## Your task
For the word "Write", find each line in the entries where it occurs and copy that line.

:: Record excerpts ::

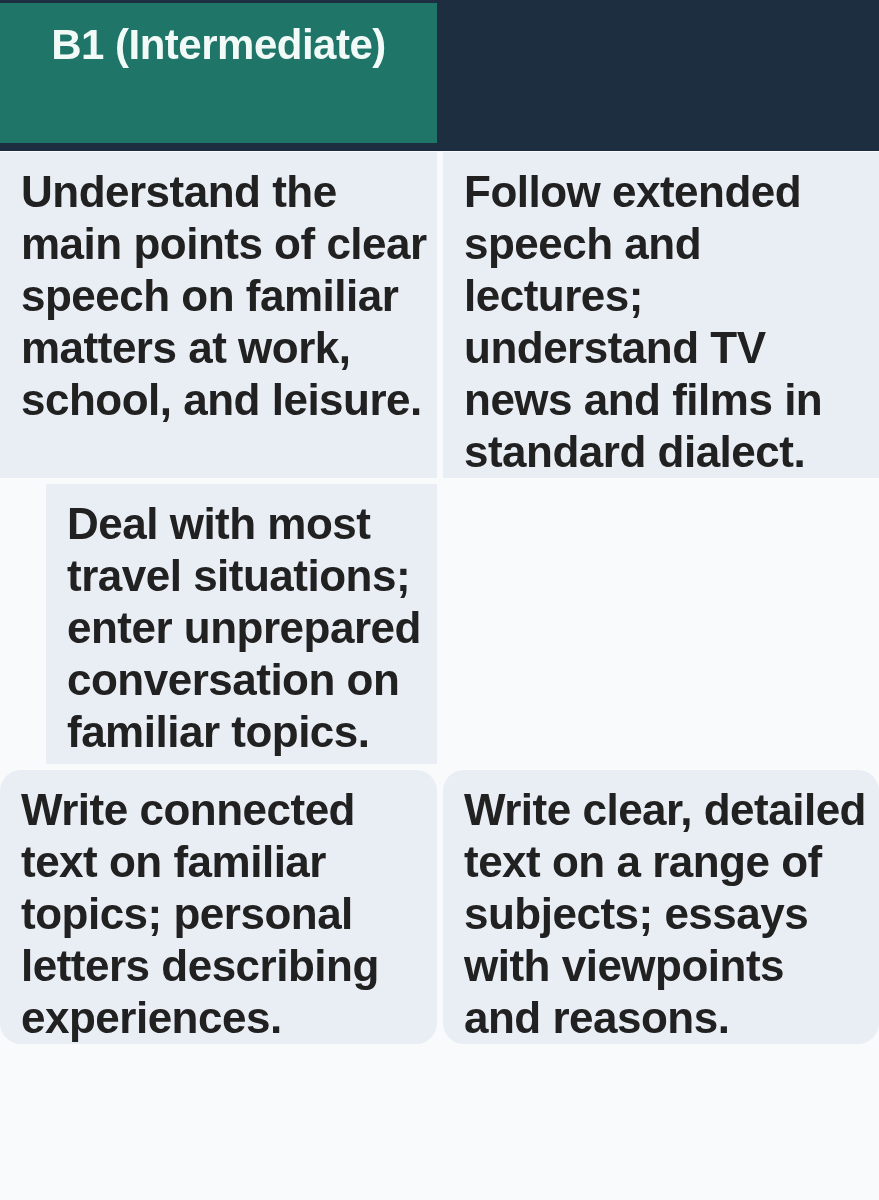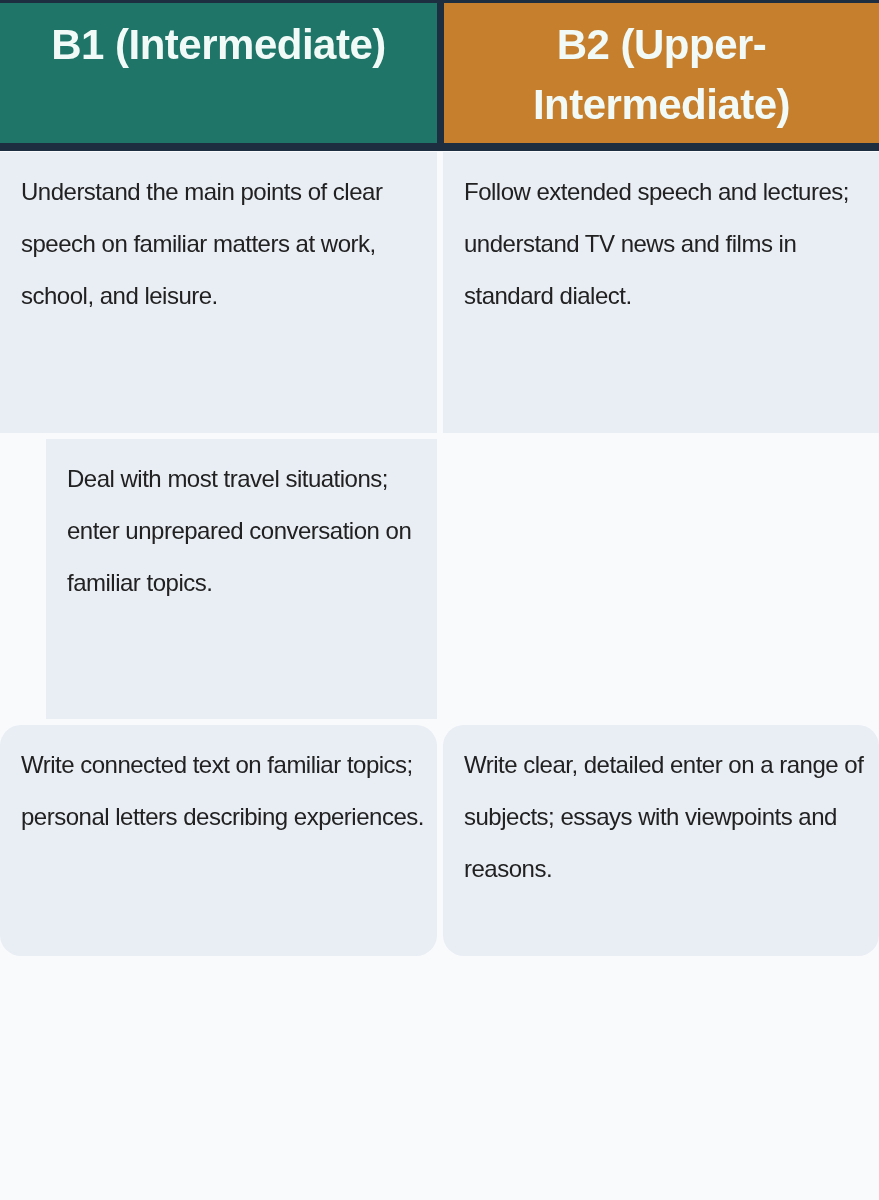--- a/index.html
+++ b/index.html
@@ -53,49 +53,49 @@
     column-gap: 6px;
   }
   .row-1 .cell { min-height: 281px; }
   .row-2 .cell { min-height: 228px; }
   .row-3 .cell { min-height: 280px; margin-left: 46px; }
   .row-4 .cell { min-height: 231px; border-radius: 21px; }
   .cell {
     box-sizing: border-box;
     background: var(--cell-bg, #e9edf4);
     padding: 14px 8px 0 21px;
-    font-size: 24px;
+    font-size: 44px;
     line-height: 52px;
     letter-spacing: -0.5px;
     color: var(--body-text, #212121);
+    font-weight: bold;
   }
 </style>
 </head>
 <body>
 
 <div class="stage">
   <div class="slide-table">
 
     <div class="header-row">
       <div class="header-cell hdr-b1">B1 (Intermediate)</div>
-      <div class="header-cell hdr-b2">B2 (Upper-Intermediate)</div>
     </div>
 
     <div class="body-rows">
 
       <div class="row row-1">
         <div class="cell">Understand the main points of clear speech on familiar matters at work, school, and leisure.</div>
         <div class="cell">Follow extended speech and lectures; understand TV news and films in standard dialect.</div>
       </div>
 
 
       <div class="row row-3">
         <div class="cell">Deal with most travel situations; enter unprepared conversation on familiar topics.</div>
       </div>
 
       <div class="row row-4">
         <div class="cell">Write connected text on familiar topics; personal letters describing experiences.</div>
-        <div class="cell">Write clear, detailed enter on a range of subjects; essays with viewpoints and reasons.</div>
+        <div class="cell">Write clear, detailed text on a range of subjects; essays with viewpoints and reasons.</div>
       </div>
 
     </div>
   </div>
 </div>
 
 </body></html>

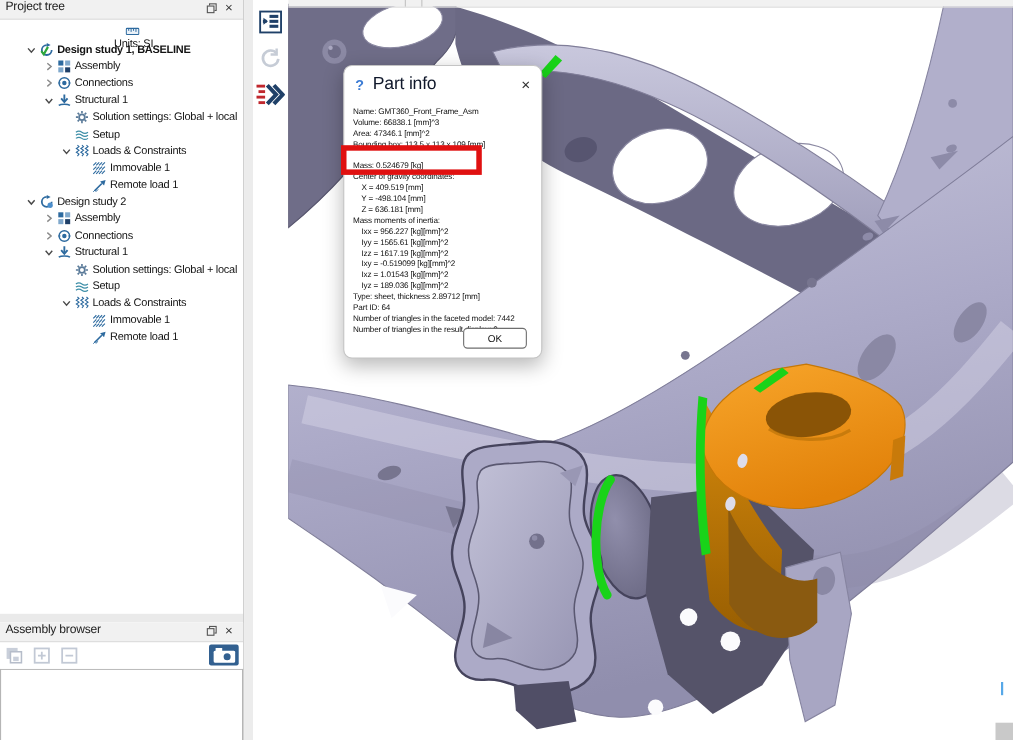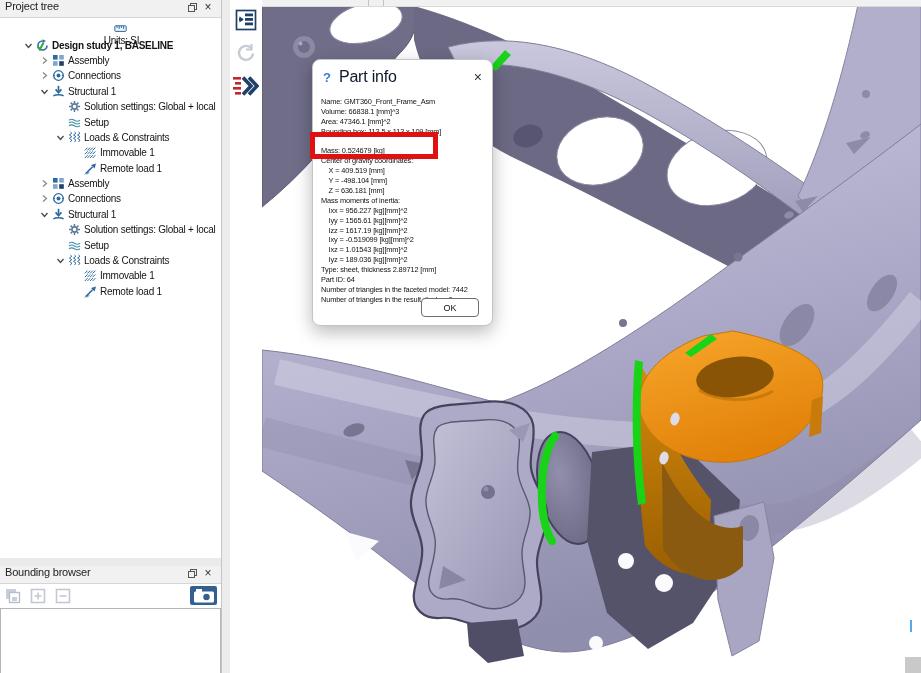--- a/index.html
+++ b/index.html
@@ -201,20 +201,35 @@
           <span class="chev"></span>
           <span class="ticon">
             <svg viewBox="0 0 13 13" width="13" height="13">
               <path d="M2,11.4 L8.6,4.8" stroke="#2D6A9F" stroke-width="1.5"></path>
               <path d="M7,3 L12,1.6 L10.6,6.6 Z" fill="#2D6A9F"></path>
               <path d="M0.8,12.4 l2.2,-2.2 M3,12.4 l2.2,-2.2" stroke="#2D6A9F" stroke-width="0.9"></path>
             </svg>
           </span>
           <span class="tlabel">Remote load 1</span>
         </div>
+        <div class="trow" style="padding-left: 22px;">
+          <span class="chev">
+            <svg width="9" height="9" viewBox="0 0 9 9">
+              <path d="M1.5,3 4.5,6.5 7.5,3" fill="none" stroke="#4A4A4A" stroke-width="1.3"></path>
+            </svg>
+          </span>
+          <span class="ticon">
+            <svg viewBox="0 0 13 13" width="13" height="13">
+              <path d="M11,6.5 A4.5,4.5 0 1 1 6.5,2" fill="none" stroke="#2D6A9F" stroke-width="1.6"></path>
+              <path d="M6.5,0.2 10,2 6.5,3.8 Z" fill="#2D6A9F"></path>
+              <circle cx="9.6" cy="9.6" r="2.4" fill="#4D8FCC"></circle>
+            </svg>
+          </span>
+          <span class="tlabel">Design study 2</span>
+        </div>
         <div class="trow" style="padding-left: 38px;">
           <span class="chev">
             <svg width="9" height="9" viewBox="0 0 9 9">
               <path d="M3,1.5 6.5,4.5 3,7.5" fill="none" stroke="#8A8A8A" stroke-width="1.3"></path>
             </svg>
           </span>
           <span class="ticon">
             <svg viewBox="0 0 13 13" width="13" height="13">
               <rect x="1" y="1" width="4.6" height="4.6" fill="#2D6A9F"></rect>
               <rect x="7.2" y="1" width="4.6" height="4.6" fill="#7FA8CC"></rect>
@@ -320,21 +335,21 @@
           </span>
           <span class="tlabel">Remote load 1</span>
         </div>
       </div>
   </div>
 
   <div id="hsplit"></div>
 
   <div id="bm-panel">
     <div class="panelhdr">
-      <span class="hdr-title">Bounding browser</span>
+      <span class="hdr-title">Assembly browser</span>
       <span class="wbtn">
           <span class="flt"></span>
         </span>
       <span class="wbtn">
           <span class="xglyph">×</span>
         </span>
     </div>
     <div id="bm-toolbar">
       <span class="bmico">
         <svg width="18" height="18" viewBox="0 0 18 18">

:::

## Task output
         <div class="cell">Write connected text on familiar topics; personal letters describing experiences.</div>
-        <div class="cell">Write clear, detailed enter on a range of subjects; essays with viewpoints and reasons.</div>
+        <div class="cell">Write clear, detailed text on a range of subjects; essays with viewpoints and reasons.</div>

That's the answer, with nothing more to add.